Vieira shouldnt have admitted in front of the rebels loyal to General Tagme Na Waie, as i believe they murdered him

I guess he didnt realise they meant business

Shocking but it is what it is!!
Re: Political Rivals In Guinea Bissau Settle Their Differences The African Way by bawomolo(m): 1:06am On Mar 03, 2009
1.5m population

$904.4m GDP

$600 GDP per capita

102/1,000 infant mortality rate

10% HIV/Aids among adults

42.4% literacy rate

47.52 life expectancy in years


3 airports with paved runways

41% proportion of population under age of 14

19.2 average age in years

5 average number of years in school

Source: CIA Factbook

whew not surprising the drug trade is booming there
Re: Political Rivals In Guinea Bissau Settle Their Differences The African Way by vwvw(m): 3:32pm On Mar 03, 2009
shocked president viera was first bombed, came out and was shot at; survived and then he was taken to his mother in laws home and cut in small pieces of meat cry cry cry cry cry, http://connectafrica./2009/03/03/au-leaders-over-guinea-bissau-crisis/
Re: Political Rivals In Guinea Bissau Settle Their Differences The African Way by preselect(m): 5:33pm On Mar 03, 2009
africa
africa
is our home . . . embarassed
Re: Political Rivals In Guinea Bissau Settle Their Differences The African Way by Ibime(m): 5:48pm On Mar 03, 2009

Guinea-Bissau, ringed by an archipelago of uninhabited islands

There is no such thing as an 'uninhabitable island'. I shall advise my MEND brothers to move there promptly and take control of the drug trade immediately. cool
Re: Political Rivals In Guinea Bissau Settle Their Differences The African Way by MrCrackles(m): 5:52pm On Mar 03, 2009
vwvw:

shocked president viera was first bombed, came out and was shot at; survived and then he was taken to his mother in laws home and cut in small pieces of meat cry cry cry cry cry, http://connectafrica./2009/03/03/au-leaders-over-guinea-bissau-crisis/


shocked shocked shocked shocked shocked
Re: Political Rivals In Guinea Bissau Settle Their Differences The African Way by bawomolo(m): 5:52pm On Mar 03, 2009
Ibime:

There is no such thing as an 'uninhabitable island'. I shall advise my MEND brothers to move there promptly and take control of the drug trade immediately. cool

chei, naija man like awoof grin


vwvw:

shocked president viera was first bombed, came out and was shot at; survived and then he was taken to his mother in laws home and cut in small pieces of meat cry cry cry cry cry, http://connectafrica./2009/03/03/au-leaders-over-guinea-bissau-crisis/

dayum

President Joao Bernardo Vieira, murdered by soldiers Monday morning, was brutalised before being shot several times in the throat and face, said the doctor who declined to be identified.

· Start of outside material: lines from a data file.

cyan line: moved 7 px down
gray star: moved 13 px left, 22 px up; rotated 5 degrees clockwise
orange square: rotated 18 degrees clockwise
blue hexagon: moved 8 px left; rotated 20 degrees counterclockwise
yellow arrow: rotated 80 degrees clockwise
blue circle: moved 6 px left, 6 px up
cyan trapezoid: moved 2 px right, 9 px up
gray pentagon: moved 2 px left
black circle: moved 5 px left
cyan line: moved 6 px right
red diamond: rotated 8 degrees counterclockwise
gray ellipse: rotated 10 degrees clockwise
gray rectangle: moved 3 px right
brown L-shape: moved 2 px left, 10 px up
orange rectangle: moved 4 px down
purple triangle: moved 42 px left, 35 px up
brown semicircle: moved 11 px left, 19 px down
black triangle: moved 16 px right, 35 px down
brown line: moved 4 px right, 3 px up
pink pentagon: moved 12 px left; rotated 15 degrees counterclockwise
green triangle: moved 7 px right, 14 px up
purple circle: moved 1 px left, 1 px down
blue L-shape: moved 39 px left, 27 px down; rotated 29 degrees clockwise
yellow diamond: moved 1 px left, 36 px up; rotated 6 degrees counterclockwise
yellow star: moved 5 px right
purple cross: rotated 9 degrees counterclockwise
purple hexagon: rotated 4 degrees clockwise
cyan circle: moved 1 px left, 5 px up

"The president was hit by several bullets in the thorax and face and his body shows the marks of violent blows," said the doctor, who declined to be identified.

"He was savagely beaten before being finished off with several bullets," he added.
Re: Political Rivals In Guinea Bissau Settle Their Differences The African Way by bluespice(f): 12:42pm On Mar 07, 2009
i have lived in Guinea Bissau and Nino's grip was- i still feel odd saying Nino was
he was such a huge factor in the country its almost impossible to think of Bissau without Nino

That i almost lost my Father during the '98 war,
all i can say is, thank Goodness both are out
tho the drug cartels. . . .
the only thing one can do now is to watch n wait
Re: Political Rivals In Guinea Bissau Settle Their Differences The African Way by ElRazur: 1:02pm On Mar 07, 2009
This is a non issue as afar as am concerned. The killings, coups and bloodshed carries the hallmark of backward African nation which is in turn run by people with low intelligence. Since they cannot have their house in order, I trust the international community to do something, given the fact that their borders are porous to drug traffickers.

It is only a matter of time. Once concaine reaches epidemic levels in the European countries, they will be forced to act one way or the other.